Exercise directions:
Transcribe every line of text in the listing below verbatim, and leave the pictures out of your answer.

Stored data entries:
- - - - - - -

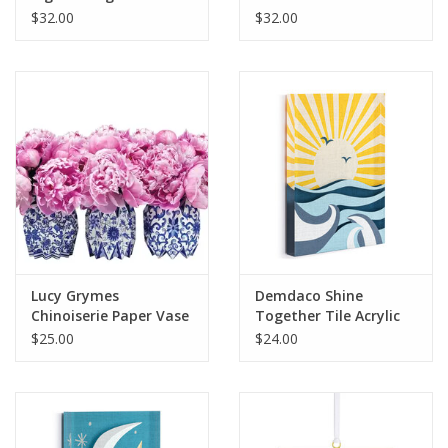
Recordable Art Heart
Heart
$32.00
$32.00
Lucy Grymes
Demdaco Shine
Chinoiserie Paper Vase
Together Tile Acrylic
Wraps
Wall Art
$25.00
$24.00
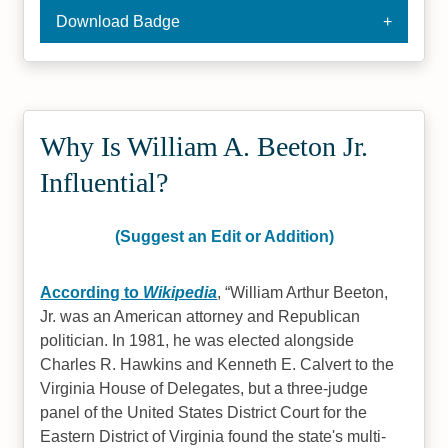
Download Badge
Why Is William A. Beeton Jr.
Influential?
(Suggest an Edit or Addition)
According to
Wikipedia
,
William Arthur Beeton,
Jr. was an American attorney and Republican
politician. In 1981, he was elected alongside
Charles R. Hawkins and Kenneth E. Calvert to the
Virginia House of Delegates, but a three-judge
panel of the United States District Court for the
Eastern District of Virginia found the state's multi-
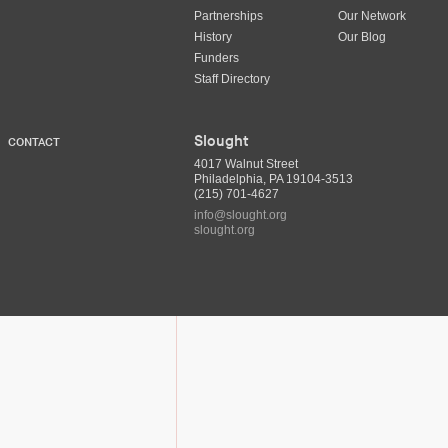
Partnerships
Our Network
History
Our Blog
Funders
Staff Directory
Slought
CONTACT
4017 Walnut Street
Philadelphia, PA 19104-3513
(215) 701-4627
info@slought.org
slought.org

- - - - - - -

Exercise response:
Recordable Art Heart
Heart
$32.00
$32.00
Lucy Grymes
Demdaco Shine
Chinoiserie Paper Vase
Together Tile Acrylic
Wraps
Wall Art
$25.00
$24.00
Download Badge
Why Is William A. Beeton Jr.
Influential?
(Suggest an Edit or Addition)
According to
Wikipedia
,
William Arthur Beeton,
Jr. was an American attorney and Republican
politician. In 1981, he was elected alongside
Charles R. Hawkins and Kenneth E. Calvert to the
Virginia House of Delegates, but a three-judge
panel of the United States District Court for the
Eastern District of Virginia found the state's multi-
Partnerships
Our Network
History
Our Blog
Funders
Staff Directory
Slought
CONTACT
4017 Walnut Street
Philadelphia, PA 19104-3513
(215) 701-4627
info@slought.org
slought.org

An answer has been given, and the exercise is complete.